O livro é destinado especialmente para as mulheres, porque dialoga com os arquétipos do que Clarissa chama de “mulheres selvagens”, e por isso, a comparação com o “correr com lobos” do título do livro. As mulheres e os lobos tem muito em comum. Ela também é psicóloga e tem o público feminino como seu principal campo de atuação. Mas eu já usei algumas de suas histórias em minhas leituras de tarô com homens, e, acreditem, elas também servem para eles. Acho que isso se deve ao fato tanto de mulheres e homens possuírem pólos femininos e masculinos dentro de si quanto pelos ensinamentos do livro trazerem algo a tona esquecido na consciência da maioria das pessoas: o acesso aos instintos.
Os contos foram coletados de contadores de histórias da Europa Oriental, da América Central, dos povos nativos da América do Norte, de algumas filosofias orientais, por isso, são muito diversificados. As histórias do Barba-Azul, da Vasilisa, da Manawee, da Mulher-Esqueleto, do Patinho Feio, da La Mariposa, dos Sapatinhos Vermelhos, da Pele de Foca, da La Llorona, da Menininha dos Fósforos, do Urso da Meia-Lua, da Donzela sem Mãos, e tantas outras que ela narra, permitem que acessemos chaves, codificações, padrões e experiências que nos auxiliam a libertar a mente dos predadores, porque nos conectam com nossos mais profundos instintos. São os contos de fadas que verdadeiramente deveríamos ouvir desde pequenas, para aprender sobre as fases da vida, as iniciações, os ritos, e o que a autora tanto cita, o cilo da vida-morte-vida.

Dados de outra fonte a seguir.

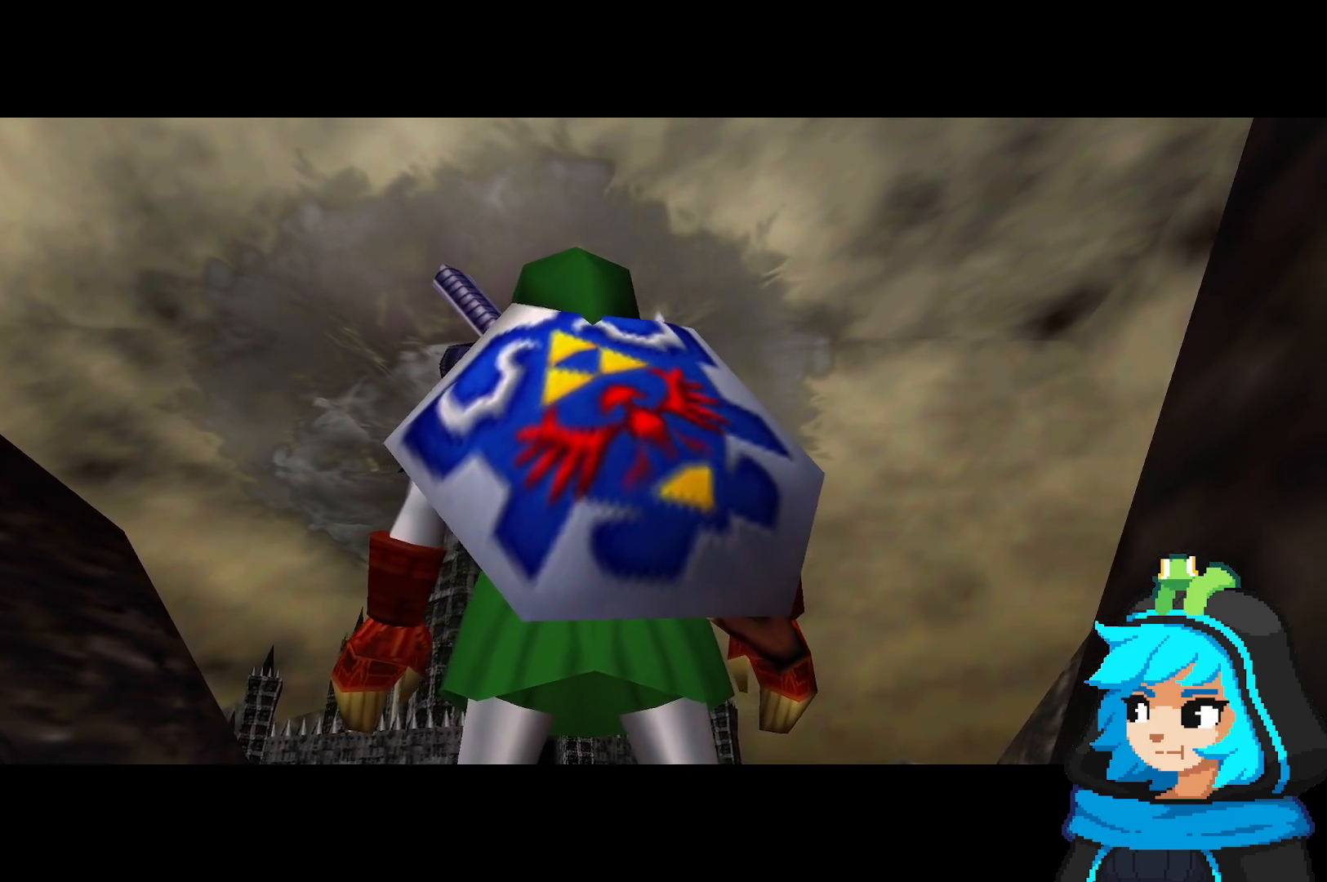
{"buttons": [], "left_stick": "center", "events": []}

“Tudo que as mulheres foram perdendo pelos séculos afora pode ser encontrado de novo se seguirmos sua pista nas sombras. E acendemos uma vela a Guadalupe, pois esses tesouros perdidos e roubados ainda lançam sombras nos nossos sonhos noturnos, nos sonhos diurnos da nossa imaginação, em histórias muito antigas, na poesia e em qualquer momento de inspiração. As mulheres por todo o mundo – a sua mãe, a minha, você e eu, a sua irmã, a sua amiga, as nossas filhas, todas as tribos de mulheres ainda desconhecidas – todas nós sonhamos com o que está perdido, com o que em seguida irá surgir no inconsciente. Todas sonhamos os mesmos sonhos no mundo inteiro. Nunca ficamos sem o mapa. Nunca ficamos sem poder contar com a outra. Nós nos unimos através dos sonhos”.
Ao longo das páginas, o que senti é que eu me redescobri, pois, ao perceber que as informações simbólicas dos contos iam ao encontro das minhas experiências, sentimentos e atitudes, compreendi tudo o que passei até então de outra perspectiva. Era como se eu olhasse para o meu passado com um olhar mais generoso, reflexivo, libertador e sem sombra de dúvidas, mais confiante. Finalmente eu entendia o que significava ser “boazinha demais” ou “braba demais”, o que era o “complexo demoníaco” que me levava aos pensamentos de fracasso, que tipos de iniciações eu ignorei amputando minha intuição, que agressões recebi pela cultura da qual faço parte.
A natureza instintiva é como um dispositivo adormecido dentro da gente e o que este livro faz é ajudar a despertar ele, quase como se entrássemos numa academia da alma feita de sábias palavras.
Espero que o mesmo aconteça com vocês, porque a consciência é libertadora. É a resposta e também a chave das perguntas.